▸ Work required:
Below are records. Copy every line with "path" in it.

Input records Block Start

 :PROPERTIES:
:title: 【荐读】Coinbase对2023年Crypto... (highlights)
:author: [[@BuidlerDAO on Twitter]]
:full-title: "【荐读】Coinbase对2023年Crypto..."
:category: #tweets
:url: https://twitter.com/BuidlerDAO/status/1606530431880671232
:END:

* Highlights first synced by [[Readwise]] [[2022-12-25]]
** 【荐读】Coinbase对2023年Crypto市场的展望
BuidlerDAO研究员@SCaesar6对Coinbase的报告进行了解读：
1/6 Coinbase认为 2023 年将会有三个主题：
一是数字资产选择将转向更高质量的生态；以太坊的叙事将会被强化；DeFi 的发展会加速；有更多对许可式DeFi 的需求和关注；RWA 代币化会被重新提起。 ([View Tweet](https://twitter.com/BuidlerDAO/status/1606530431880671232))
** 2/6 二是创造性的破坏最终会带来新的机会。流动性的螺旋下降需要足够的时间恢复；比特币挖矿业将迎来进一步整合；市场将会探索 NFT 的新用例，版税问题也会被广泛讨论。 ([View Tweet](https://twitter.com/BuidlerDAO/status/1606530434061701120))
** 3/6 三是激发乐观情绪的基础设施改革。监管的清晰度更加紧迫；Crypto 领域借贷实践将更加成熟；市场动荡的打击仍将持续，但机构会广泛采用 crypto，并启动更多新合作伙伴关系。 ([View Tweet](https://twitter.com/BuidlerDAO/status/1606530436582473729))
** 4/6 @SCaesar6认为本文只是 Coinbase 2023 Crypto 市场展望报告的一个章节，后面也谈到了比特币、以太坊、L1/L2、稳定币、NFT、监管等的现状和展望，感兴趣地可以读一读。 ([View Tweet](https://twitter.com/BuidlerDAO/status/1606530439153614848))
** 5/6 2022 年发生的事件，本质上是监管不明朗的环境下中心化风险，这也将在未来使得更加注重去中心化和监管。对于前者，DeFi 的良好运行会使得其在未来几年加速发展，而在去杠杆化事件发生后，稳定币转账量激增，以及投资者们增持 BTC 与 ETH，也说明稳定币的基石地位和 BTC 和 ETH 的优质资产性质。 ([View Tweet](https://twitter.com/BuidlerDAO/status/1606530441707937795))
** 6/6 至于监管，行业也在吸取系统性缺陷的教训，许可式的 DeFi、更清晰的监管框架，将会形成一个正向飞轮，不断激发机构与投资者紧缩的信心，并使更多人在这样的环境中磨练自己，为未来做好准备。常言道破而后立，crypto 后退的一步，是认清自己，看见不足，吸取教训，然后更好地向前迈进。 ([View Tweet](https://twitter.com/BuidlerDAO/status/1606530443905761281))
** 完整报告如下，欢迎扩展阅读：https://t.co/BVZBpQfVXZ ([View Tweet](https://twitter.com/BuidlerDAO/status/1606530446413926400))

Input records Block End
Input records Block Start

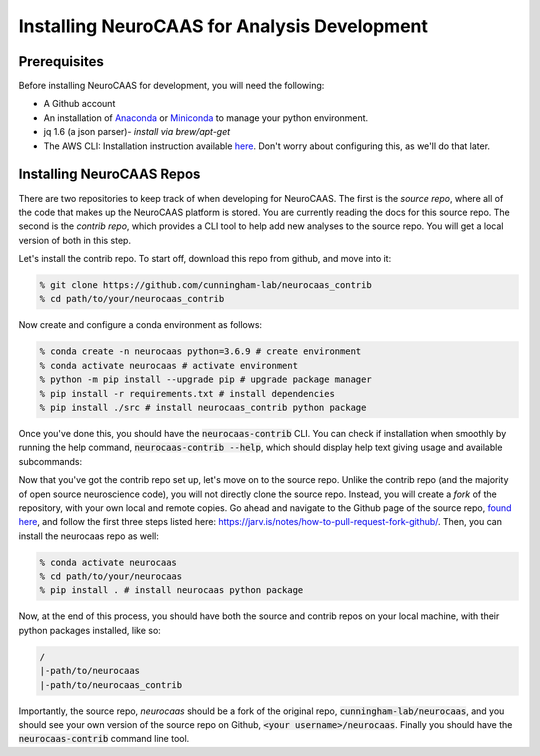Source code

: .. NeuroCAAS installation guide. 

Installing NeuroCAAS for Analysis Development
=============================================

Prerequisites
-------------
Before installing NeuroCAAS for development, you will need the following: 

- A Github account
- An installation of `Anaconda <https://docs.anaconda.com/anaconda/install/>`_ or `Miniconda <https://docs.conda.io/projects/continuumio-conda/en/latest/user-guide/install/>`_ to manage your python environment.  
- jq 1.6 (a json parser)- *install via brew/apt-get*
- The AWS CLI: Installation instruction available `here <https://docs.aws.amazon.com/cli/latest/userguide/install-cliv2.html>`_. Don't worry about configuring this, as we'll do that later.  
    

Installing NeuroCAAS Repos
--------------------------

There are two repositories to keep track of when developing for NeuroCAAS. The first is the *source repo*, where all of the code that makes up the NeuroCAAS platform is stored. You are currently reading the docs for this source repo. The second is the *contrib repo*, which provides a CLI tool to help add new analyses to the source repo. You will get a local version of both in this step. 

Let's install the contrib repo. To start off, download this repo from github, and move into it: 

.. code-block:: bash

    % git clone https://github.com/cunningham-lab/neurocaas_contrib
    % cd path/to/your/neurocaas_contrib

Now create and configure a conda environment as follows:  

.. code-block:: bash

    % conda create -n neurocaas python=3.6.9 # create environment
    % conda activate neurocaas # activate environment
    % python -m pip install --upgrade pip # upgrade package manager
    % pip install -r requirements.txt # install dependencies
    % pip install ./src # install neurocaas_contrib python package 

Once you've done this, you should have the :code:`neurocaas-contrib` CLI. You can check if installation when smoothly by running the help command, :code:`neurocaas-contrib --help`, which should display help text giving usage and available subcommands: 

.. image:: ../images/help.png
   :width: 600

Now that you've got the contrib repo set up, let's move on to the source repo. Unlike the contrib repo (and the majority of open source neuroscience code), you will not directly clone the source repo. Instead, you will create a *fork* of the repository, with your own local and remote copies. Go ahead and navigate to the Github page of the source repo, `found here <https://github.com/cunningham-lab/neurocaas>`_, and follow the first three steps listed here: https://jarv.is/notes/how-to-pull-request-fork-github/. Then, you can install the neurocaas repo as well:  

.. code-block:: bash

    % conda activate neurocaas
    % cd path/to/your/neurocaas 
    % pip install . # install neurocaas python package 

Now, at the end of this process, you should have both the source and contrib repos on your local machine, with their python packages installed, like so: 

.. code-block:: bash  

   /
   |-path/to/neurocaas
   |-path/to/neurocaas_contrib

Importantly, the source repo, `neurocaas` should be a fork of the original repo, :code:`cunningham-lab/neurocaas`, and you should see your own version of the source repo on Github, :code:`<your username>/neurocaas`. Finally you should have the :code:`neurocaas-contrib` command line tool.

Input records Block End

▸ The answer:
    % cd path/to/your/neurocaas_contrib
    % cd path/to/your/neurocaas 
   |-path/to/neurocaas
   |-path/to/neurocaas_contrib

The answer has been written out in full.